Bruno – Boa pergunta! O Rio perdeu recentemente a Rádio Cidade, que era segmentada para o público do rock’roll. Hoje a cidade é órfã de rádios de rock. Temos a Kiss, que é retransmitida de São Paulo, com sotaque paulista, jeito paulista, comerciais paulistas e notícias de trânsito das marginais Tietê e Pinheiros. Só que estamos no Rio, uma cidade com seus próprios e muitos problemas, suas casas de shows, seu jeito singular de boemia e, acima de tudo, uma infinidade de empresários do ramo dispostos a investir em um nicho carente na Cidade Maravilhosa.

 

DV – Em 2015 o sertanejo tinha 75 das 100 músicas mais tocadas no ano em rádios do Brasil. Das restantes, nenhuma era rock. Espera reverter esse quadro ou apenas criar uma trincheira entre os amantes do ritmo?

Bruno – Não tenho a pretensão de fazer o rock virar moda entre os cariocas, até porque moda vai na contramão de qualquer roqueiro. Em primeiro lugar, quero me divertir nessa empreitada porque amo essa coisa de guitarra, batera e baixo. Mas é claro que quero evoluir essa experiência profissionalmente. Em um futuro muito próximo, pretendo promover festas com a chancela do Toma Rock e da nossa casa, a Transamérica. Por mais que a galera se esconda ou esteja sem espaços, o público do rock é imenso e carente de bons programas, de rádio e de vida!

Bruno Azevedo: ‘Vamos revelar muita gente boa’ (Foto: Arquivo pessoal/Divulgação)

Bruno Azevedo: ‘Vamos revelar muita gente boa’ (Foto: Arquivo pessoal/Divulgação)

DV – Acha que é possível reverter esse cenário? Como?

Bruno – Não pretendo reverter nada. Quero apenas colaborar com um cenário esquecido pela mídia, mas que tem importância gigantesca na história cultural e política do Brasil. Quem viveu os anos 80 sabe como o rock contribuiu para quebrar tabus e ajudar uma galera que herdou um ranço pesado da ditadura no país. Se vier alguma coisa além, é lucro!

 

DV – O que o público pode esperar em termos de bandas e estilos de rock?

Bruno – Cara, o programa será uma espécie de leque do rock. A gente vai dar espaço para a galera antiga e para a turma que tem coisas boas para mostrar. Não quero engessar o trabalho. E fico feliz da Transamérica me dar essa liberdade. Aliás, rock sem liberdade vira fora Dilma sem fora Temer.

 

DV – Você reconhecidamente é fã de bandas clássicas, mas haverá espaço para novas bandas? Acha importante abrir esse espaço?

Bruno – Claro! Realmente minha pegada vai muito para bandas como Kiss, Iron Maiden, AC/DC, Led Zeppelin…, mas quero inovar. Desde que o convite para apresentar e dirigir o Toma Rock surgiu eu venho estudando coisas novas na internet e, confesso, estou me surpreendendo positivamente. Além disso, antes de setembro iremos iniciar um concurso de bandas cariocas pela cidade.

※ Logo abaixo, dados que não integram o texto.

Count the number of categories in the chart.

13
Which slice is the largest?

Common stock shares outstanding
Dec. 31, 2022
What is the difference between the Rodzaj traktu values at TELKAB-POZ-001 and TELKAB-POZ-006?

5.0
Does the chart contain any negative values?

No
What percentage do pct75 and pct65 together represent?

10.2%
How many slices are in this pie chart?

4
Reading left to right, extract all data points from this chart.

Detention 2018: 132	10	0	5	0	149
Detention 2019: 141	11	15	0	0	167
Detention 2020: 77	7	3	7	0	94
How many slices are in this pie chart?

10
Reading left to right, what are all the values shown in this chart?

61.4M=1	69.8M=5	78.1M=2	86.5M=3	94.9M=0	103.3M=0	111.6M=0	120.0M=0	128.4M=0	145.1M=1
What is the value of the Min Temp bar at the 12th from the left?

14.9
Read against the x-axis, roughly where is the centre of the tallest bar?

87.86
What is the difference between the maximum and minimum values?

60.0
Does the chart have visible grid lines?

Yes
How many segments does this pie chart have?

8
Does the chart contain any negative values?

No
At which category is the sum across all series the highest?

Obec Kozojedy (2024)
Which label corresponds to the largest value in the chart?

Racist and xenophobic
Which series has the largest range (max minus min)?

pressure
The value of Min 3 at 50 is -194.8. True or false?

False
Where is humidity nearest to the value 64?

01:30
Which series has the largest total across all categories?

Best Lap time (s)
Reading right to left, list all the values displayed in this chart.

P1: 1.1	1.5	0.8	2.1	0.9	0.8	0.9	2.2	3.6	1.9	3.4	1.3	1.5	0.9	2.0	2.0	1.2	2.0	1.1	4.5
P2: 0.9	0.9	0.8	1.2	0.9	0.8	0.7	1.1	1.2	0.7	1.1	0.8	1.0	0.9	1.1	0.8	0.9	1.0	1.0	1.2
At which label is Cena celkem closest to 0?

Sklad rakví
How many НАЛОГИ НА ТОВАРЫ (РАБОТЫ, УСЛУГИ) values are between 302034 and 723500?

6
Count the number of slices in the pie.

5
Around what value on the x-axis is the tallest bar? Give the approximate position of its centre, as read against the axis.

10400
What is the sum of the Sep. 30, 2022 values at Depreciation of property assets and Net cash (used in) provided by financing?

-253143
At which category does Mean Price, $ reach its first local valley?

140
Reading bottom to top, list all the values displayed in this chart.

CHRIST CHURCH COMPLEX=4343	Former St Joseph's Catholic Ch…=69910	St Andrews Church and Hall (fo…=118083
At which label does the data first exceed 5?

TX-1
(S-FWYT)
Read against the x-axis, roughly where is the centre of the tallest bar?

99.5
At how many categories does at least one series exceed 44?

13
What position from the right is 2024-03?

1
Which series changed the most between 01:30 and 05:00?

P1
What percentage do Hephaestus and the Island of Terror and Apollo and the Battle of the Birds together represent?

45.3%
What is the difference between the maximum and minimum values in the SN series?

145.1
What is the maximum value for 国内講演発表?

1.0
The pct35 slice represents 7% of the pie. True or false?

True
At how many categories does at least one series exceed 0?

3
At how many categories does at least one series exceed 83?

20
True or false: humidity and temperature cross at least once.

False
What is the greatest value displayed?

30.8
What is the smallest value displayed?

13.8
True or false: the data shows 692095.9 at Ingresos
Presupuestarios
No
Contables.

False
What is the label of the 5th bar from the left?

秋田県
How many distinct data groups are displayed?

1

Vamos revelar muita gente boa. Pode anotar!

 

DV – Há um certo preconceito entre fãs do rock com demais ritmos que dominam ou dominaram as faixas das rádios nos últimos tempos. Como vê isso e acha que esse fenômeno atrapalha um pouco a frequência do rock no dial?

Bruno – O roqueiro é exigente e geralmente ganha fama de arrogante por isso. Mas isso não atrapalha a divulgação do rock. No Brasil, boas bandas como Barão Vermelho, Titãs, Inocentes, Plebe Rude e muitas outras tiveram seu espaço porque isso interessava à mídia. Hoje o rentável é ‘Despacito’ e afins. O mercado não tem gosto, tem ganância!